Hi Alex, Alex Band wrote: [...]
As soon as the Registry is updated and the resources are associated with the new holder, the LIR can optionally request a resource certificate for it. This does mean that a transition is not seamless; there is a gap where there is no certificate and no ROA, which has an effect on the RPKI validity state of the associated BGP announcements. More on that below.
Let's assume that there was a certificate for the full block of the current holder. Part of that space moves to a new holder. While it is "obvious", that there's no certificate for that space, it would also be "obvious", that the encompassing certificate would have to become invalid, e.g. by being revoked by the CA. Correct? If the answer is yes, such a transfer would endanger the routing stability of *both* parties? Wilfried.
Technically that shouldn't be an issue, but the selling party might be selling only a part of a certain allocation, leaving that prefix invalid and the new party need to be able to create a new valid ROA directly after the transfer.

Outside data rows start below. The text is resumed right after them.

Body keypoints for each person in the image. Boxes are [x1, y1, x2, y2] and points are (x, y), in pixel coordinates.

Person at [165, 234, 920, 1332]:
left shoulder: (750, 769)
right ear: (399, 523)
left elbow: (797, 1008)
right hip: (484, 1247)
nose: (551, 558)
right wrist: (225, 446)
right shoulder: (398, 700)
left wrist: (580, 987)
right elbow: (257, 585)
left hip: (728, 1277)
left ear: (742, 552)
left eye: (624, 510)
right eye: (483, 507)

The BGP announcement of a prefix will *not* be invalid in this case (a common misconception). There are three validity states of BGP announcements in relation to ROAs to consider:
- valid (ROA exists) - invalid (ROA exists for the prefix, but for a different ASN or max prefix length) - unknown (no ROA exists for the prefix)

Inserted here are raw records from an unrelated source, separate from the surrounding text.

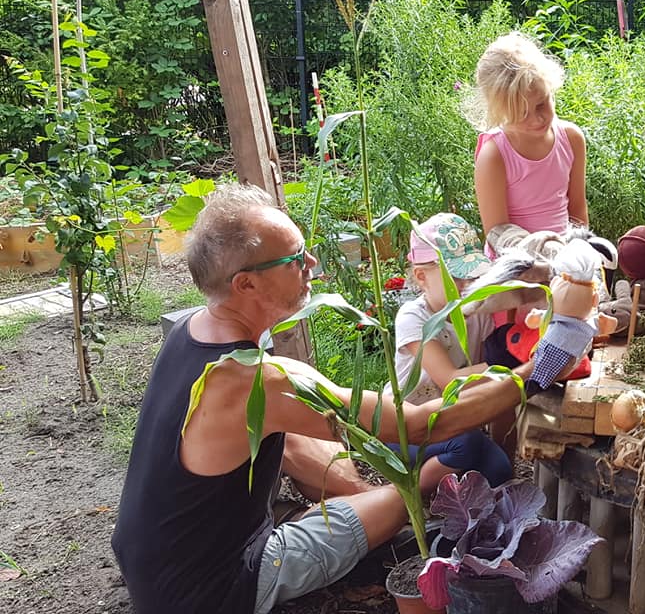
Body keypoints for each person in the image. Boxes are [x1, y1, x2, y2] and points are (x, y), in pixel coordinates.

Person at [110, 186, 572, 614]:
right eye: (294, 258)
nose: (311, 261)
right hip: (212, 590)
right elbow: (419, 425)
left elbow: (289, 439)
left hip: (152, 562)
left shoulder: (193, 331)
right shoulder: (259, 380)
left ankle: (339, 514)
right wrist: (538, 370)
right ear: (245, 285)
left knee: (326, 453)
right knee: (402, 500)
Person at [394, 212, 513, 492]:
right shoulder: (414, 317)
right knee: (467, 446)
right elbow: (449, 380)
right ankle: (408, 495)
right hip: (407, 427)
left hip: (453, 423)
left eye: (471, 274)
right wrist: (508, 362)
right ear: (421, 277)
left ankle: (448, 490)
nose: (465, 284)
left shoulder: (477, 314)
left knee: (500, 471)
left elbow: (486, 384)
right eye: (454, 276)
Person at [472, 32, 589, 256]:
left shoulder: (571, 139)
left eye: (542, 104)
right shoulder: (494, 155)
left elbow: (577, 211)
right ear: (499, 112)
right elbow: (498, 233)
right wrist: (544, 256)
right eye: (522, 113)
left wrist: (579, 255)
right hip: (517, 267)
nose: (538, 119)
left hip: (565, 259)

So while a transfer is ongoing, the associated BGP announcements will be "unknown" because no ROA exists (yet). If this is a problem, because operators would like a system where any BGP announcement should be "valid" at all times for it to be routed, our system and processes would have to be changed to facilitate that.
Not sure btw if the current RPKI system implementation checks ROA's for that specific LIR after a transfer is done... ( Alex B might know the answer on that ... )
As said, the process is fully automated so no action is required from the transferring LIR. The LIR who receives the resources is free to request a certificate and create ROAs, if they so choose.